Say how many lines in the records hold the word "have", and give nothing but that number.

[[ DATA LISTING open ]]

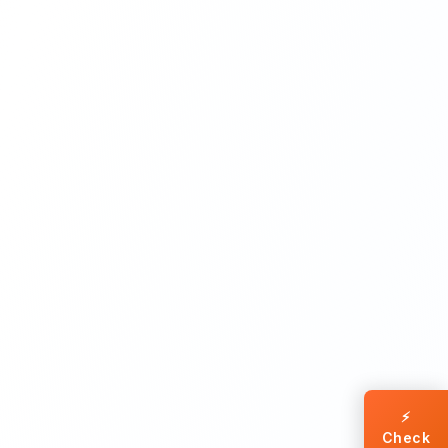
⚡
Check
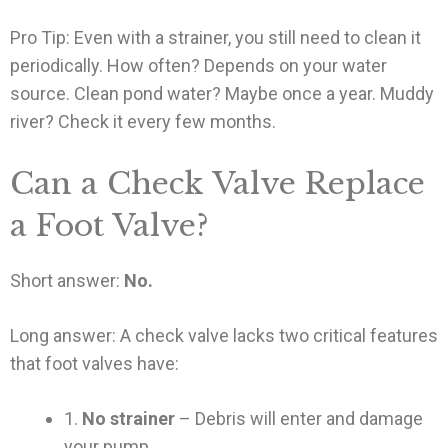
Pro Tip: Even with a strainer, you still need to clean it
periodically. How often? Depends on your water
source. Clean pond water? Maybe once a year. Muddy
river? Check it every few months.
Can a Check Valve Replace
a Foot Valve?
Short answer:
No.
Long answer: A check valve lacks two critical features
that foot valves have:
1.
No strainer
– Debris will enter and damage
your pump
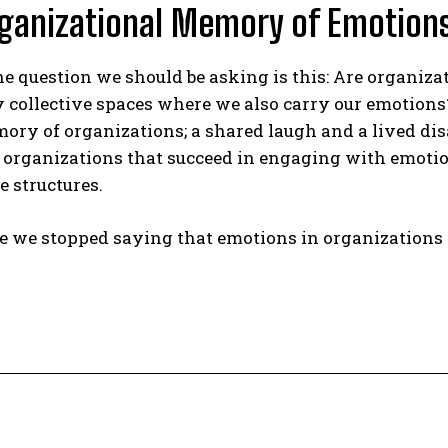
ganizational Memory of Emotion
e question we should be asking is this: Are organiza
y collective spaces where we also carry our emotions? In
ory of organizations; a shared laugh and a lived di
, organizations that succeed in engaging with emoti
e structures.
ime we stopped saying that emotions in organizations 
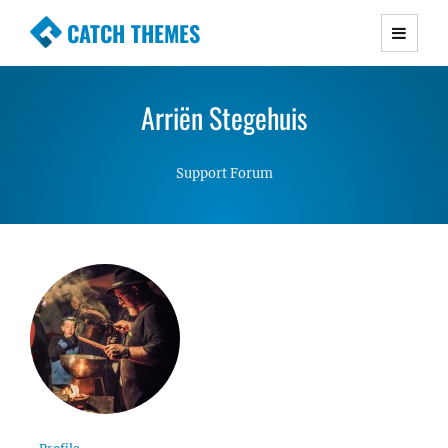
CATCH THEMES
Premium Responsive WordPress Themes with
advanced functionality and awesome support.
Arriën Stegehuis
Simple, Clean and Lightweight Responsive
WordPress Themes
Support Forum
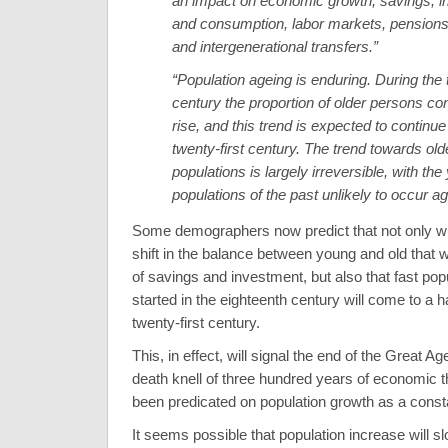
an impact on economic growth, savings, 
and consumption, labor markets, pensions,
and intergenerational transfers.”
“Population ageing is enduring. During the 
century the proportion of older persons co
rise, and this trend is expected to continue 
twenty-first century. The trend towards old
populations is largely irreversible, with th
populations of the past unlikely to occur ag
Some demographers now predict that not only wil
shift in the balance between young and old that wi
of savings and investment, but also that fast pop
started in the eighteenth century will come to a h
twenty-first century.
This, in effect, will signal the end of the Great A
death knell of three hundred years of economic t
been predicated on population growth as a consta
It seems possible that population increase will 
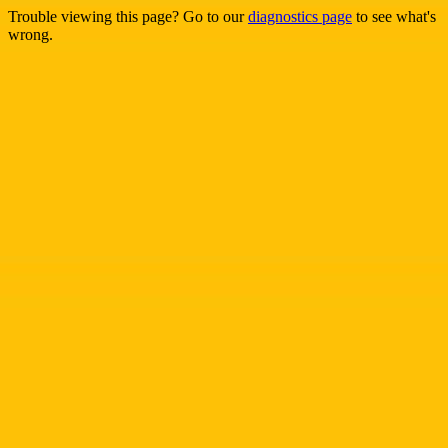
Trouble viewing this page? Go to our
diagnostics page
to see what's
wrong.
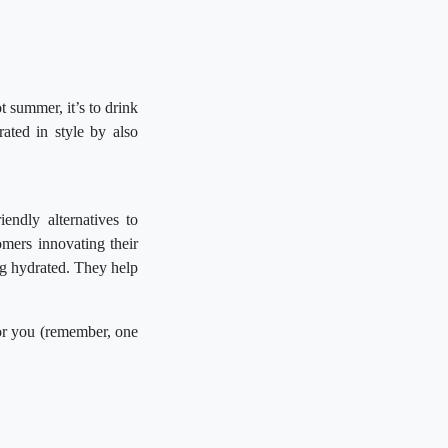
t summer, it’s to drink
ted in style by also
endly alternatives to
omers innovating their
ng hydrated. They help
for you (remember, one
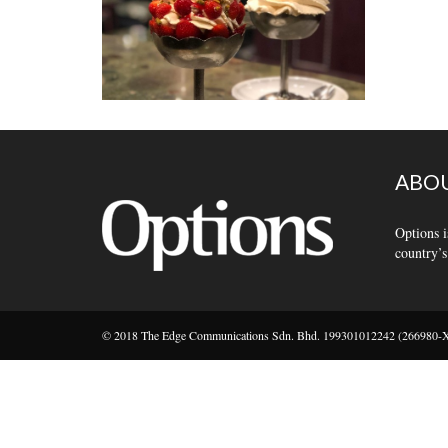
ABOU
Options i
country’s
© 2018 The Edge Communications Sdn. Bhd. 199301012242 (266980-X).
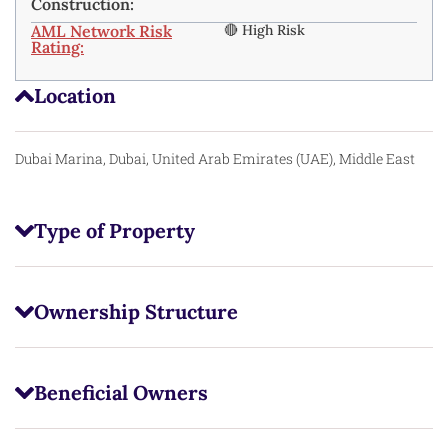
Construction:
AML Network Risk
🔴 High Risk
Rating:
Location
Dubai Marina, Dubai, United Arab Emirates (UAE), Middle East
Type of Property
Ownership Structure
Beneficial Owners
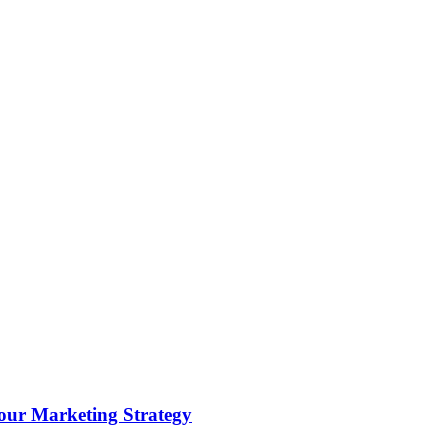
ur Marketing Strategy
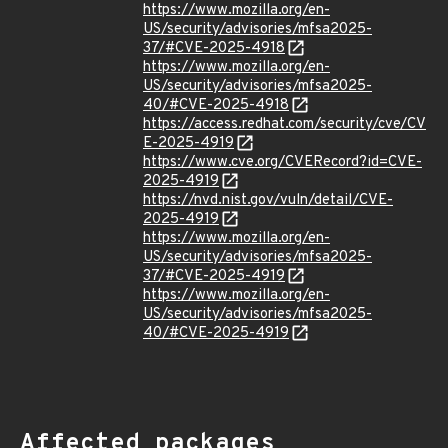
https://www.mozilla.org/en-
US/security/advisories/mfsa2025-
37/#CVE-2025-4918
https://www.mozilla.org/en-
US/security/advisories/mfsa2025-
40/#CVE-2025-4918
https://access.redhat.com/security/cve/CV
E-2025-4919
https://www.cve.org/CVERecord?id=CVE-
2025-4919
https://nvd.nist.gov/vuln/detail/CVE-
2025-4919
https://www.mozilla.org/en-
US/security/advisories/mfsa2025-
37/#CVE-2025-4919
https://www.mozilla.org/en-
US/security/advisories/mfsa2025-
40/#CVE-2025-4919
Affected packages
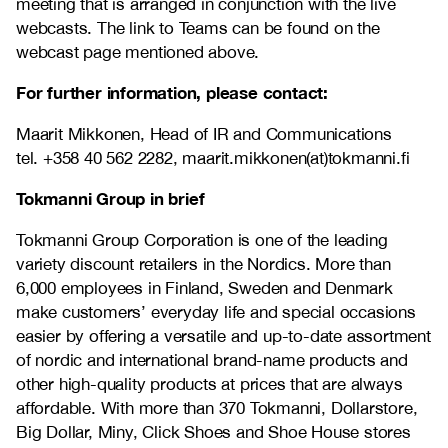
meeting that is arranged in conjunction with the live
webcasts. The link to Teams can be found on the
webcast page mentioned above.
For further information, please contact:
Maarit Mikkonen, Head of IR and Communications
tel.
+358 40 562 2282, maarit.mikkonen(at)tokmanni.fi
Tokmanni Group in brief
Tokmanni Group Corporation is one of the leading
variety discount retailers in the Nordics. More than
6,000 employees in Finland, Sweden and Denmark
make customers’ everyday life and special occasions
easier by offering a versatile and up-to-date assortment
of nordic and international brand-name products and
other high-quality products at prices that are always
affordable. With more than 370 Tokmanni, Dollarstore,
Big Dollar, Miny, Click Shoes and Shoe House stores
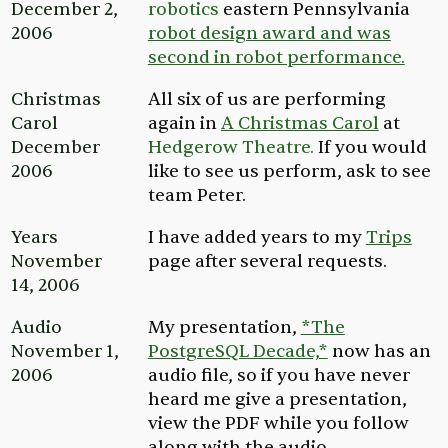
December 2,
robotics
eastern Pennsylvania
2006
robot design award and was
second in robot performance.
Christmas
All six of us are performing
Carol
again in
A Christmas Carol
at
December
Hedgerow Theatre.
If you would
2006
like to see us perform, ask to see
team
Peter.
Years
I have added years to my
Trips
November
page after several requests.
14, 2006
Audio
My presentation,
*The
November 1,
PostgreSQL Decade,*
now has an
2006
audio file, so if you have never
heard me give a presentation,
view the PDF while you follow
along with the audio.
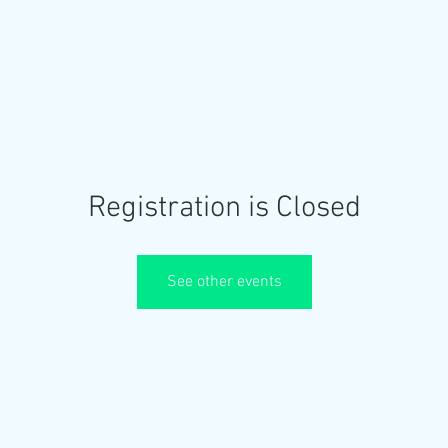
OME
ABOUT US
EVENTS
GALLERY
Registration is Closed
See other events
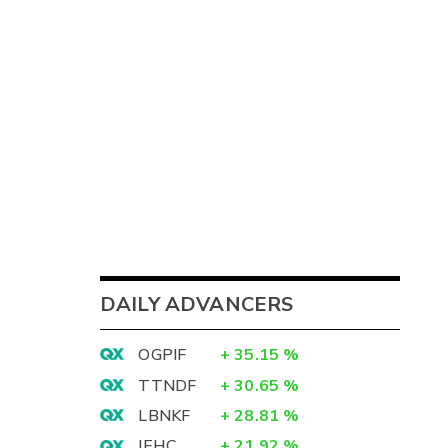
DAILY ADVANCERS
OGPIF
+
35.15
%
TTNDF
+
30.65
%
LBNKF
+
28.81
%
IEHC
+
21.92
%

[[ DATA LISTING closed ]]

ANSWER FOR THE TASK
3